= Ritva Reinikka =

Finnish developmental economist

Ritva Sinikka Reinikka also known as Reinikka-Soininen is a Finnish economist, known for her work with the World Bank, particularly in the field of African development.

== Early life and education ==
Ritva Reinikka completed her early education at the Kouvola Comprehensive School in Finland. She then pursued higher education at the Helsinki School of Economics, where she obtained a master's degree majoring in economic geography and minoring in business administration. In 1978, Reinikka joined the Development Cooperation Department of the Finnish Ministry for Foreign Affairs. From 1982 to 1983 she worked for the United Nations Children's Fund in Lesotho. Afterwards, she undertook further studies in economics at the University of Montreal during the academic year 1983–1984. She graduated as a Licentiate of Economics and Business Administration from Helsinki School of Economics in 1990. Reinikka then pursued her doctoral studies at Oxford University, working under the guidance of Professor Paul Collier. In 1993, she defended her doctoral thesis titled "Credibility, speculation and the speed of trade liberalization with an application to Kenya."

== World Bank ==
Following the completion of her doctorate, Reinikka joined the Centre for the Study of African Economies at Oxford University. Shortly thereafter, in 1993, she embarked on a career with the World Bank as an economist, focusing primarily on East Africa. Over the years, Reinikka held various positions within the institution, including research manager for the World Bank's Development Research Group, director for Africa and the Middle East and North Africa, and country manager for Southern Africa.

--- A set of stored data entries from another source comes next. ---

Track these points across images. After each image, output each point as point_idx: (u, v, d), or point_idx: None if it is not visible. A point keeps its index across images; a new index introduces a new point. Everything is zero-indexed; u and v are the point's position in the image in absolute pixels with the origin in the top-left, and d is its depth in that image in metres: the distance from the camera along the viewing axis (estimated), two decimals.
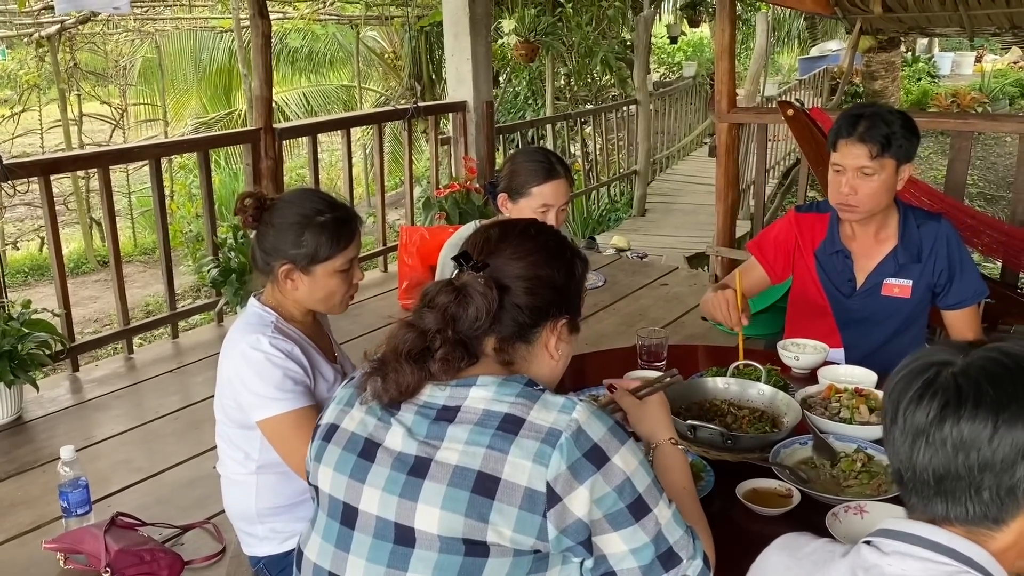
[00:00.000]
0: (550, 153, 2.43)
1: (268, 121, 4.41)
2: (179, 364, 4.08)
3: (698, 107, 11.90)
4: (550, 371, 1.30)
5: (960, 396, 0.92)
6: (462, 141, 5.59)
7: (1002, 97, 14.74)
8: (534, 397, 1.17)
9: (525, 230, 1.30)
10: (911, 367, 0.98)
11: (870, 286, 2.29)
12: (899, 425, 0.96)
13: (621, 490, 1.13)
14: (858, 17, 7.20)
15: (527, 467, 1.10)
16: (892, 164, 2.13)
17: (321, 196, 1.86)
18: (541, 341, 1.27)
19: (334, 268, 1.79)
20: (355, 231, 1.83)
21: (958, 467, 0.92)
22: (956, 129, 4.34)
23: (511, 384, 1.18)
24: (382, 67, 12.42)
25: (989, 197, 10.97)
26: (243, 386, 1.74)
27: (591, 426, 1.14)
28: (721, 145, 4.92)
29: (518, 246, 1.26)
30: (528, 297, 1.23)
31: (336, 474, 1.22)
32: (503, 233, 1.29)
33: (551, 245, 1.29)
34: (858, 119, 2.13)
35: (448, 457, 1.13)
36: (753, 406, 1.90)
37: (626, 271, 5.47)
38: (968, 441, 0.91)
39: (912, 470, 0.95)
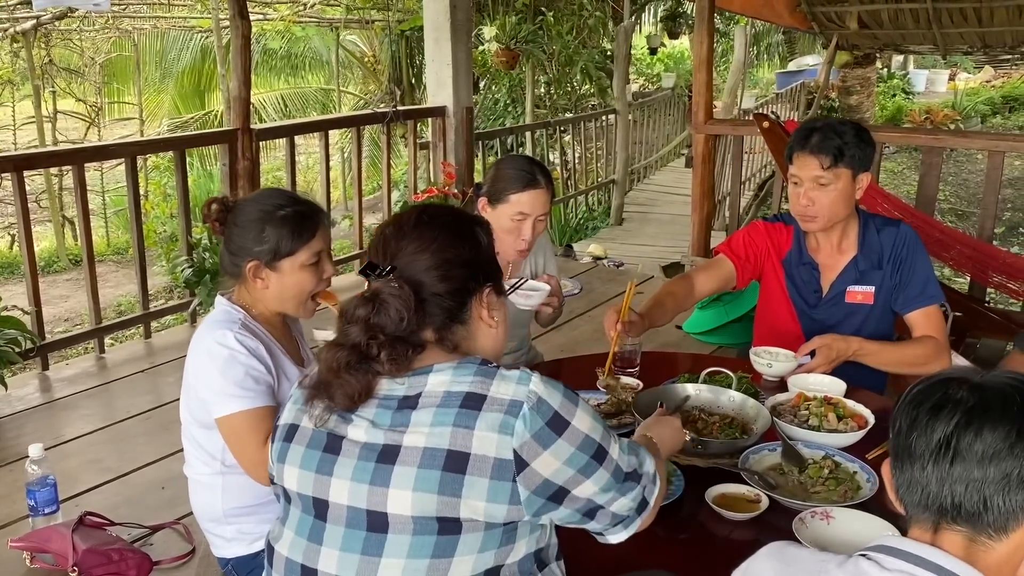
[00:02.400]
0: (535, 163, 2.41)
1: (245, 122, 4.39)
2: (151, 364, 4.05)
3: (676, 118, 11.99)
4: (494, 340, 1.35)
5: (981, 408, 0.95)
6: (441, 146, 5.60)
7: (974, 115, 15.01)
8: (491, 374, 1.21)
9: (419, 220, 1.31)
10: (928, 383, 1.01)
11: (834, 295, 2.33)
12: (916, 432, 0.98)
13: (584, 445, 1.20)
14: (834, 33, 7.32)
15: (494, 438, 1.15)
16: (847, 174, 2.17)
17: (283, 192, 1.85)
18: (474, 316, 1.30)
19: (300, 262, 1.77)
20: (318, 224, 1.80)
21: (973, 477, 0.94)
22: (928, 145, 4.42)
23: (466, 366, 1.22)
24: (361, 71, 12.41)
25: (960, 213, 11.13)
26: (205, 381, 1.73)
27: (549, 394, 1.20)
28: (698, 156, 4.97)
29: (418, 238, 1.27)
30: (444, 283, 1.26)
31: (302, 471, 1.24)
32: (398, 230, 1.30)
33: (449, 224, 1.31)
34: (811, 132, 2.18)
35: (416, 440, 1.16)
36: (723, 412, 1.93)
37: (602, 279, 5.49)
38: (986, 453, 0.93)
39: (925, 479, 0.97)
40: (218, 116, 10.73)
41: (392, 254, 1.27)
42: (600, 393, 2.11)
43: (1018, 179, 11.51)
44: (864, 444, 1.82)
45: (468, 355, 1.28)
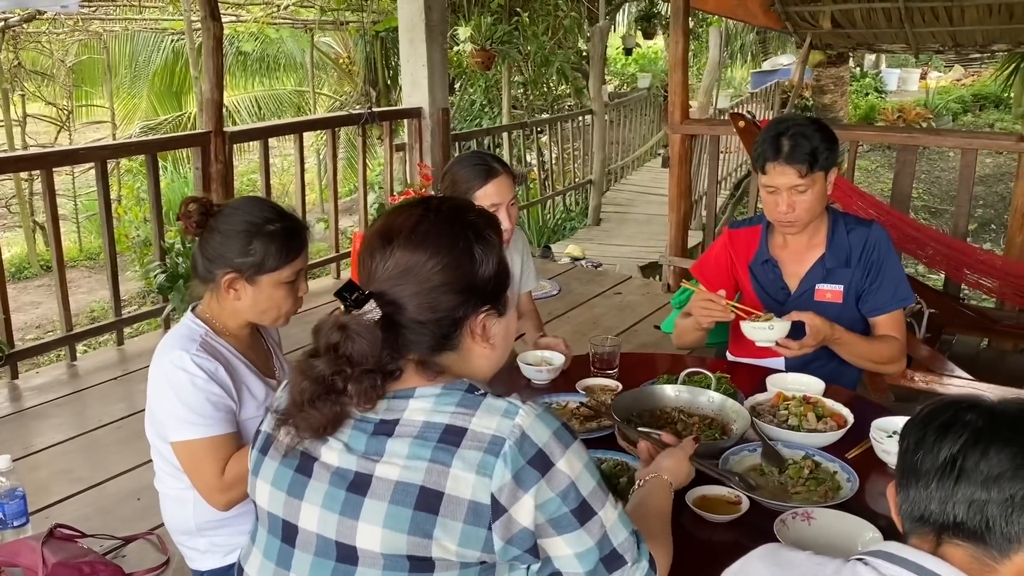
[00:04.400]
0: (484, 154, 2.42)
1: (218, 125, 4.34)
2: (124, 371, 3.99)
3: (652, 118, 12.03)
4: (488, 362, 1.22)
5: (989, 430, 0.95)
6: (417, 148, 5.57)
7: (946, 113, 15.18)
8: (475, 404, 1.11)
9: (413, 232, 1.15)
10: (939, 404, 1.02)
11: (802, 292, 2.33)
12: (923, 451, 0.98)
13: (565, 495, 1.09)
14: (808, 32, 7.37)
15: (470, 479, 1.06)
16: (821, 176, 2.18)
17: (271, 205, 1.80)
18: (466, 342, 1.18)
19: (280, 279, 1.73)
20: (304, 242, 1.76)
21: (976, 497, 0.94)
22: (902, 143, 4.44)
23: (451, 393, 1.13)
24: (336, 72, 12.34)
25: (933, 210, 11.26)
26: (161, 405, 1.69)
27: (535, 430, 1.10)
28: (674, 156, 4.97)
29: (407, 257, 1.14)
30: (430, 313, 1.13)
31: (273, 490, 1.18)
32: (385, 242, 1.16)
33: (447, 242, 1.15)
34: (780, 139, 2.16)
35: (388, 472, 1.08)
36: (703, 413, 1.92)
37: (580, 280, 5.49)
38: (991, 474, 0.93)
39: (928, 497, 0.97)
40: (192, 118, 10.63)
41: (373, 272, 1.15)
42: (579, 395, 2.10)
43: (989, 176, 11.65)
44: (844, 443, 1.82)
45: (457, 378, 1.17)
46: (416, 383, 1.14)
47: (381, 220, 1.22)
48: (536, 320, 2.71)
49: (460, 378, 1.16)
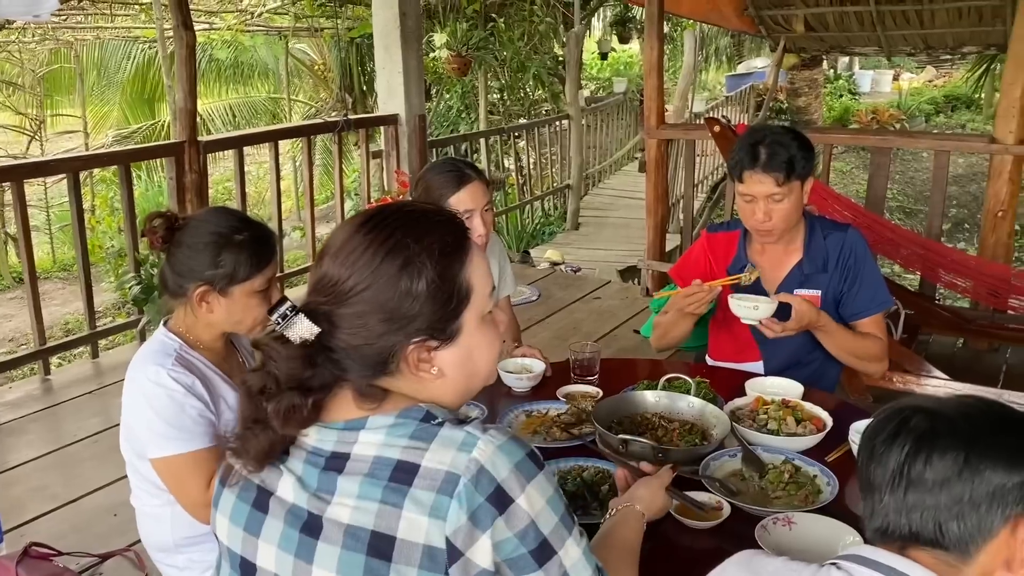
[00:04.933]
0: (457, 160, 2.42)
1: (192, 134, 4.30)
2: (99, 385, 3.94)
3: (629, 123, 12.08)
4: (445, 390, 1.12)
5: (930, 435, 0.96)
6: (394, 154, 5.55)
7: (918, 114, 15.36)
8: (429, 436, 1.03)
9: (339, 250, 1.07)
10: (885, 414, 1.02)
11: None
12: (874, 464, 0.99)
13: (524, 535, 1.01)
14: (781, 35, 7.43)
15: (423, 523, 0.99)
16: (798, 184, 2.19)
17: (237, 214, 1.78)
18: (406, 370, 1.08)
19: (253, 288, 1.71)
20: (274, 250, 1.75)
21: (932, 502, 0.94)
22: (875, 146, 4.49)
23: (404, 424, 1.05)
24: (312, 79, 12.28)
25: (908, 211, 11.38)
26: (140, 421, 1.67)
27: (495, 464, 1.01)
28: (651, 161, 4.99)
29: (333, 275, 1.07)
30: (358, 338, 1.05)
31: (232, 525, 1.12)
32: (321, 253, 1.11)
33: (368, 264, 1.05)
34: (757, 147, 2.16)
35: (340, 514, 1.02)
36: (683, 419, 1.92)
37: (560, 285, 5.49)
38: (939, 478, 0.94)
39: (886, 505, 0.98)
40: (166, 126, 10.54)
41: (313, 283, 1.09)
42: (560, 403, 2.09)
43: (961, 176, 11.79)
44: (823, 447, 1.83)
45: (414, 402, 1.08)
46: (363, 411, 1.07)
47: (334, 229, 1.15)
48: (514, 328, 2.70)
49: (416, 403, 1.08)
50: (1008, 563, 0.95)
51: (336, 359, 1.06)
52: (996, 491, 0.93)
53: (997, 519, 0.93)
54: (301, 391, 1.04)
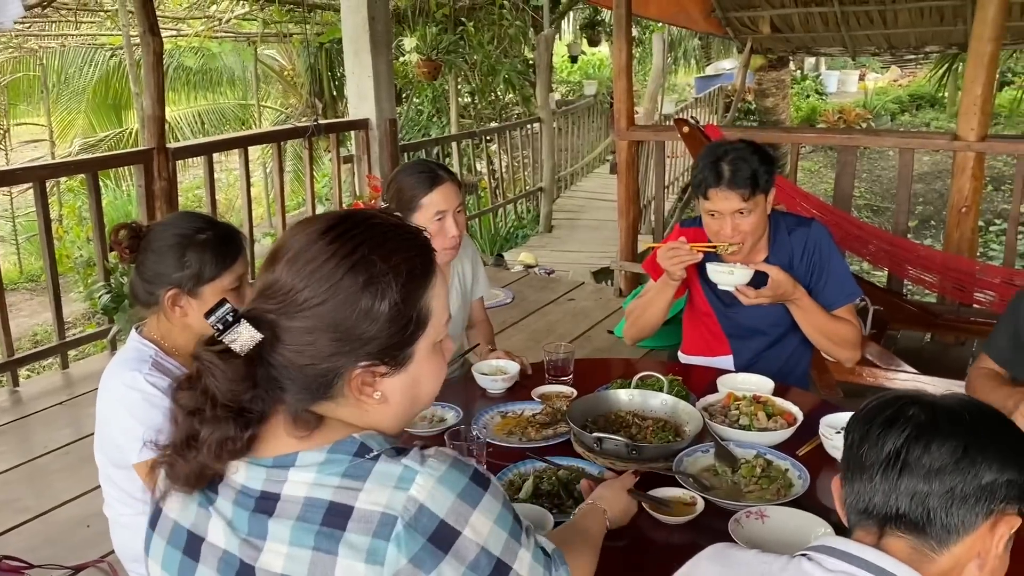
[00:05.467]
0: (429, 161, 2.44)
1: (160, 141, 4.27)
2: (69, 396, 3.89)
3: (599, 125, 12.13)
4: (386, 417, 1.04)
5: (932, 424, 0.98)
6: (365, 159, 5.54)
7: (884, 113, 15.59)
8: (363, 473, 0.96)
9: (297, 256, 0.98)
10: (883, 400, 1.04)
11: None
12: (867, 445, 1.01)
13: (476, 564, 0.96)
14: (748, 37, 7.51)
15: (360, 569, 0.92)
16: (762, 198, 2.21)
17: (200, 216, 1.79)
18: (348, 395, 1.01)
19: (223, 287, 1.71)
20: (240, 247, 1.75)
21: (919, 490, 0.96)
22: (842, 144, 4.55)
23: (336, 461, 0.97)
24: (282, 84, 12.22)
25: (876, 208, 11.53)
26: (119, 427, 1.66)
27: (435, 499, 0.94)
28: (621, 163, 5.02)
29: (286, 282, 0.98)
30: (303, 356, 0.97)
31: (164, 573, 1.05)
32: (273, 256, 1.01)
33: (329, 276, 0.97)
34: (720, 164, 2.18)
35: (272, 563, 0.95)
36: (656, 416, 1.94)
37: (534, 287, 5.51)
38: (935, 466, 0.96)
39: (872, 490, 0.99)
40: (134, 134, 10.43)
41: (262, 288, 1.00)
42: (535, 403, 2.10)
43: (927, 174, 11.98)
44: (794, 441, 1.85)
45: (348, 429, 1.00)
46: (293, 443, 0.99)
47: (290, 227, 1.05)
48: (487, 330, 2.71)
49: (352, 431, 1.00)
50: (980, 557, 0.97)
51: (274, 377, 0.97)
52: (986, 486, 0.95)
53: (981, 513, 0.96)
54: (238, 419, 0.95)
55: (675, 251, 2.23)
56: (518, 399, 2.15)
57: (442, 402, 2.10)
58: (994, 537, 0.97)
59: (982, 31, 3.79)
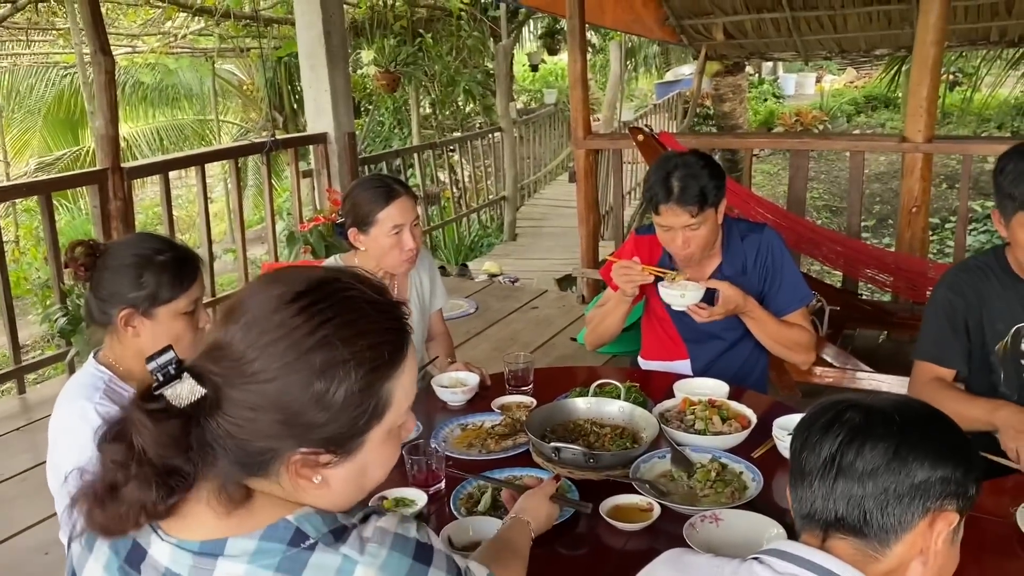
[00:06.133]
0: (385, 176, 2.48)
1: (115, 161, 4.22)
2: (27, 421, 3.82)
3: (561, 133, 12.20)
4: (324, 500, 0.95)
5: (865, 427, 1.00)
6: (325, 173, 5.52)
7: (840, 115, 15.83)
8: (299, 566, 0.88)
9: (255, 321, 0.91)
10: (821, 406, 1.07)
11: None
12: (806, 452, 1.03)
13: None
14: (702, 44, 7.60)
15: None
16: (712, 211, 2.25)
17: (158, 237, 1.79)
18: (284, 475, 0.93)
19: (178, 310, 1.69)
20: (197, 270, 1.74)
21: (860, 491, 0.99)
22: (794, 148, 4.63)
23: (268, 551, 0.89)
24: (241, 99, 12.13)
25: (834, 209, 11.69)
26: (64, 457, 1.65)
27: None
28: (580, 171, 5.06)
29: (238, 346, 0.90)
30: (240, 428, 0.89)
31: None
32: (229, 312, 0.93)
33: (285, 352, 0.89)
34: (669, 180, 2.21)
35: None
36: (614, 423, 1.96)
37: (497, 296, 5.52)
38: (868, 468, 0.98)
39: (813, 495, 1.02)
40: (91, 153, 10.29)
41: (211, 345, 0.92)
42: (495, 414, 2.12)
43: (884, 173, 12.19)
44: (749, 444, 1.89)
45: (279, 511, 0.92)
46: (219, 522, 0.91)
47: (256, 282, 0.98)
48: (447, 343, 2.72)
49: (282, 512, 0.91)
50: (924, 554, 1.00)
51: (207, 442, 0.89)
52: (920, 484, 0.98)
53: (917, 512, 0.98)
54: (162, 482, 0.88)
55: (627, 271, 2.27)
56: (478, 411, 2.16)
57: None
58: (933, 533, 0.99)
59: (925, 35, 3.88)
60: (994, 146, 6.38)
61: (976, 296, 2.03)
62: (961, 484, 0.99)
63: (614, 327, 2.46)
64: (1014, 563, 1.50)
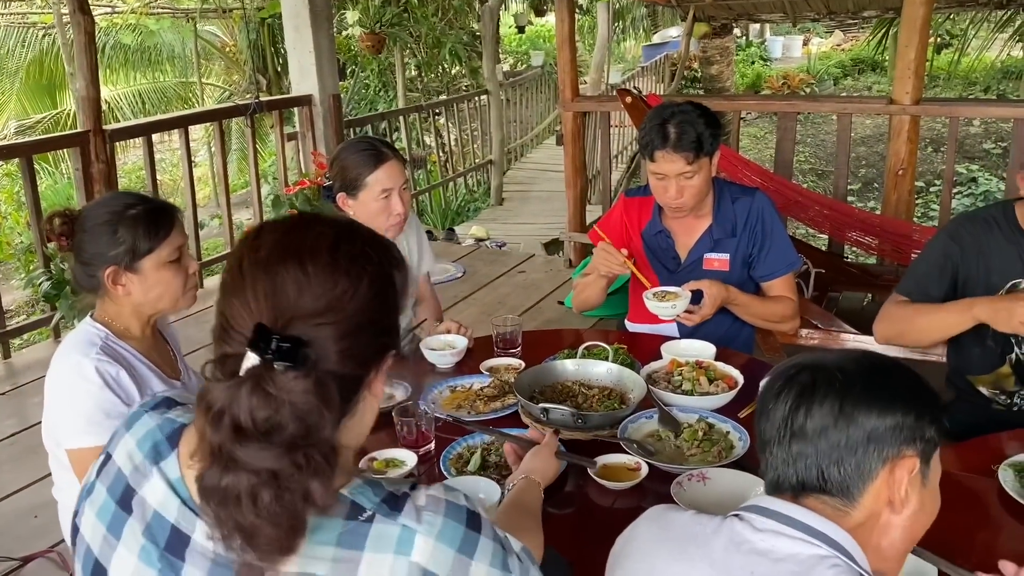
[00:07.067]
0: (373, 138, 2.45)
1: (97, 123, 4.17)
2: (12, 386, 3.81)
3: (548, 96, 12.10)
4: (372, 415, 0.98)
5: (810, 388, 1.01)
6: (310, 136, 5.47)
7: (827, 78, 15.76)
8: (360, 538, 0.88)
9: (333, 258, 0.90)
10: (775, 372, 1.07)
11: (692, 262, 2.42)
12: (764, 419, 1.05)
13: None
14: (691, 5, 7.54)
15: None
16: (707, 160, 2.26)
17: (131, 193, 1.80)
18: (363, 400, 0.95)
19: (161, 259, 1.71)
20: (173, 218, 1.74)
21: (813, 450, 1.00)
22: (781, 111, 4.61)
23: (327, 527, 0.88)
24: (224, 61, 11.95)
25: (820, 172, 11.69)
26: (58, 411, 1.67)
27: (437, 560, 0.90)
28: (567, 134, 5.03)
29: (331, 293, 0.88)
30: (350, 361, 0.89)
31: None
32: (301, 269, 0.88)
33: (375, 275, 0.92)
34: (666, 126, 2.21)
35: None
36: (602, 385, 1.98)
37: (484, 261, 5.52)
38: (817, 427, 0.99)
39: (776, 457, 1.03)
40: (72, 115, 10.13)
41: (289, 311, 0.87)
42: (484, 376, 2.12)
43: (870, 137, 12.19)
44: (736, 404, 1.90)
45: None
46: None
47: (272, 238, 0.92)
48: (435, 306, 2.71)
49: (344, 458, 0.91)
50: (891, 503, 1.01)
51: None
52: (871, 435, 0.99)
53: (875, 462, 0.99)
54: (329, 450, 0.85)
55: (608, 256, 2.30)
56: (467, 373, 2.17)
57: (391, 379, 2.12)
58: (895, 480, 1.00)
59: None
60: (981, 108, 6.44)
61: (976, 247, 2.03)
62: (914, 428, 1.00)
63: (595, 297, 2.52)
64: (997, 520, 1.53)
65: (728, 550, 1.01)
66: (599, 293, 2.49)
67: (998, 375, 2.11)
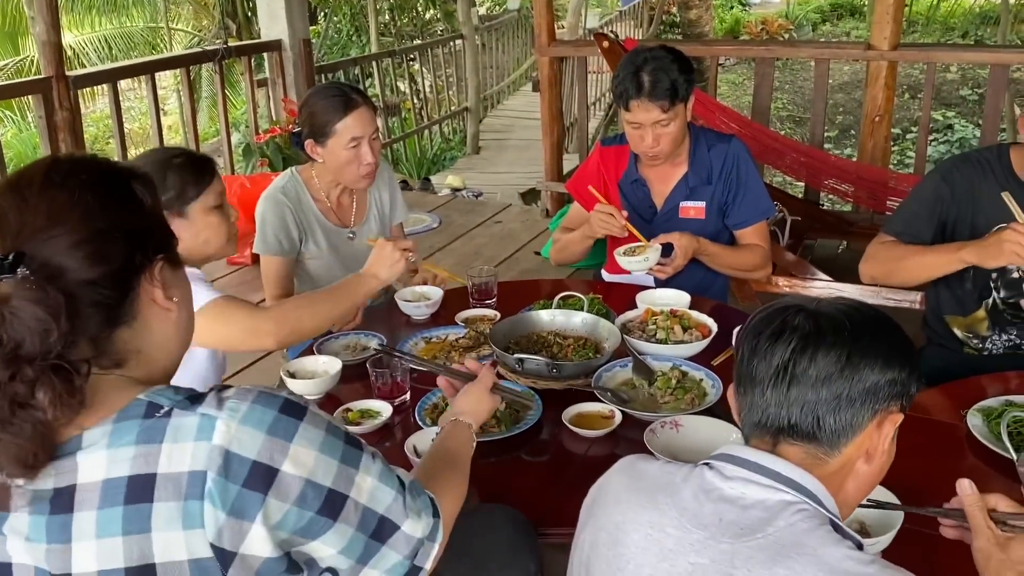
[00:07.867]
0: (343, 85, 2.40)
1: (59, 69, 4.04)
2: None
3: (525, 41, 11.91)
4: (176, 330, 1.01)
5: (816, 334, 1.00)
6: (280, 82, 5.36)
7: (806, 23, 15.64)
8: (158, 432, 0.88)
9: (47, 181, 0.93)
10: (768, 311, 1.06)
11: (668, 210, 2.42)
12: (757, 359, 1.03)
13: (303, 499, 0.91)
14: None
15: (179, 538, 0.86)
16: (682, 106, 2.24)
17: (169, 147, 1.97)
18: (143, 307, 0.96)
19: (207, 205, 1.82)
20: (214, 166, 1.88)
21: (814, 397, 1.00)
22: (759, 56, 4.57)
23: (124, 427, 0.88)
24: (193, 5, 11.65)
25: (798, 120, 11.67)
26: None
27: (242, 442, 0.88)
28: (544, 80, 4.96)
29: (49, 207, 0.90)
30: (99, 265, 0.90)
31: None
32: (18, 198, 0.92)
33: (94, 182, 0.94)
34: (640, 75, 2.18)
35: (85, 563, 0.86)
36: (577, 334, 1.98)
37: (461, 211, 5.48)
38: (822, 375, 0.99)
39: (765, 403, 1.02)
40: (35, 63, 9.86)
41: (14, 233, 0.89)
42: (459, 328, 2.11)
43: (848, 83, 12.15)
44: (709, 352, 1.91)
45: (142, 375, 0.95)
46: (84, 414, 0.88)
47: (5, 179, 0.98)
48: None
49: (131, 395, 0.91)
50: (869, 454, 1.03)
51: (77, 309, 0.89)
52: (870, 388, 0.99)
53: (867, 414, 1.00)
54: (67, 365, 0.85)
55: (608, 219, 2.27)
56: (442, 324, 2.16)
57: (365, 330, 2.10)
58: (880, 434, 1.02)
59: None
60: (959, 53, 6.43)
61: (967, 189, 2.02)
62: (905, 384, 1.02)
63: (578, 255, 2.54)
64: (965, 463, 1.55)
65: (698, 497, 1.02)
66: (583, 252, 2.50)
67: (974, 318, 2.14)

Until the end of 2013, Reinikka served as the director of the World Bank's Human Development Programme for Africa, overseeing and implementing projects aimed at improving the quality of life and well-being of African populations. In 2013, she transitioned to working as an independent development economist. Reinikka also contributed her expertise as a special advisor to the European Union Commissioner for International Partnership. In 2019, she took on a professorship at the Aalto University School of Business as Professor of Practice in developmental economics.

== Accolades and recognition ==
In 2002, she received the World Bank President's Award of Excellence, acknowledging her outstanding achievements and dedication to her work. In 2014, the Finnish Cultural Foundation awarded her the Prize of the Finnish Cultural Foundation highlighting the significant impact of her research, particularly in terms of promoting more efficient utilisation of tax funds and development grants in developing countries. In 2022, Reinikka was jointly awarded the Lifetime Achievement Award by the Yrjö Jahnsson Foundation, along with Pertti Haaparanta.